- _Recorded data_
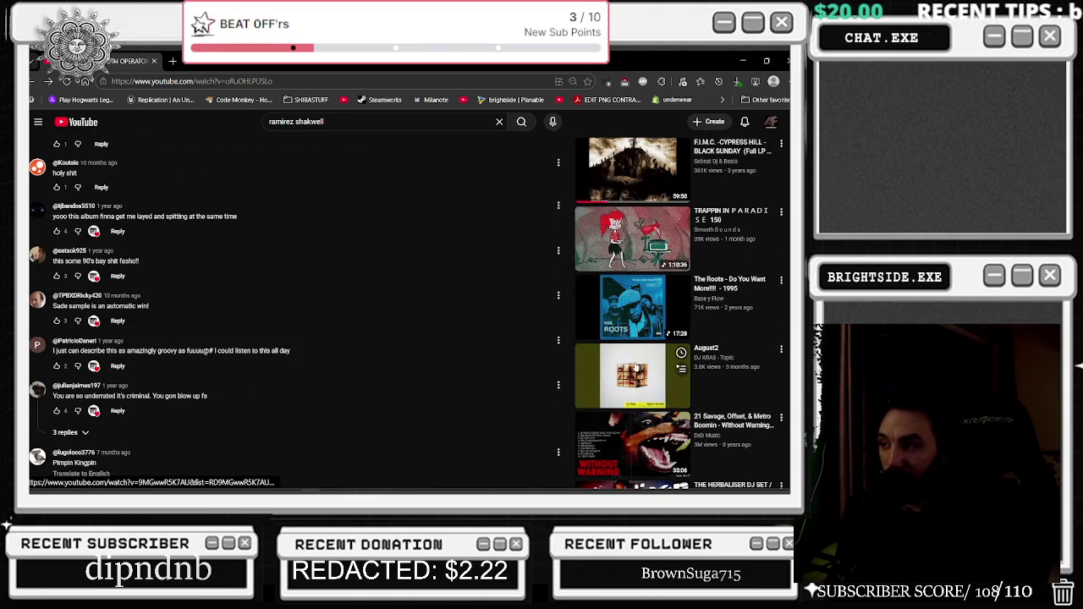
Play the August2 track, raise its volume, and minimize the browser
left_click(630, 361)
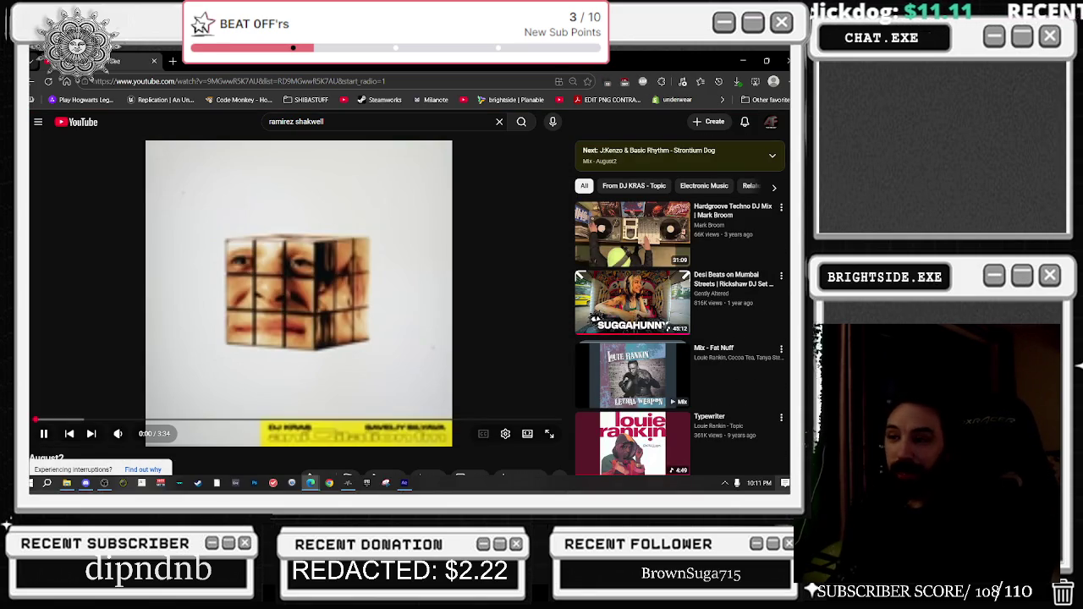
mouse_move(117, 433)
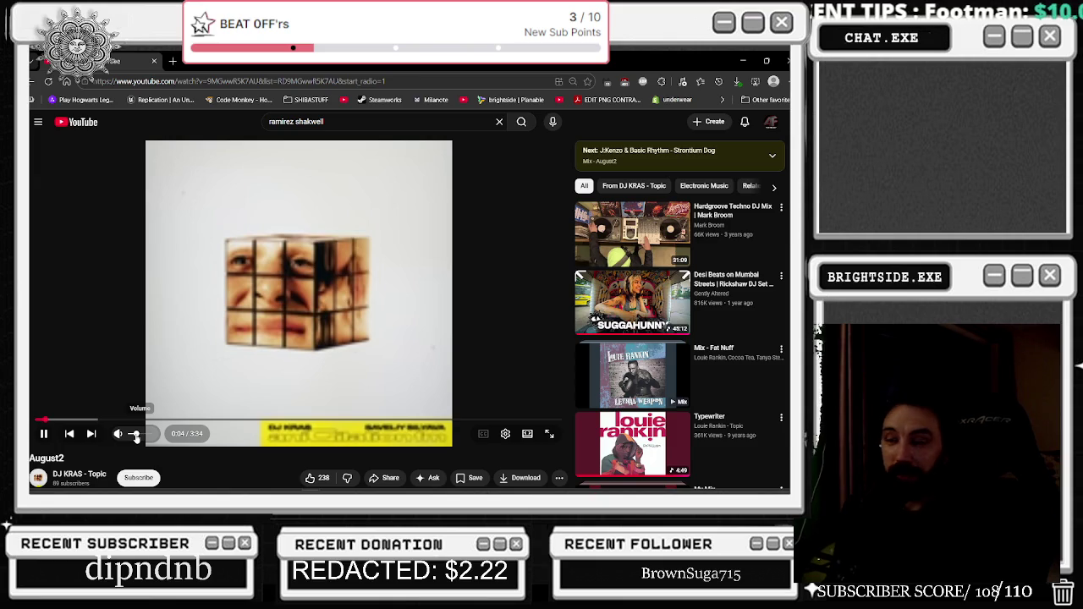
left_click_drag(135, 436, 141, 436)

- _Exercise aim_
Word for word, retype the material above without its pictures.

- _Answer to this task_
Play the August2 track, raise its volume, and minimize the browser
left_click(630, 361)
mouse_move(117, 433)
left_click_drag(135, 436, 141, 436)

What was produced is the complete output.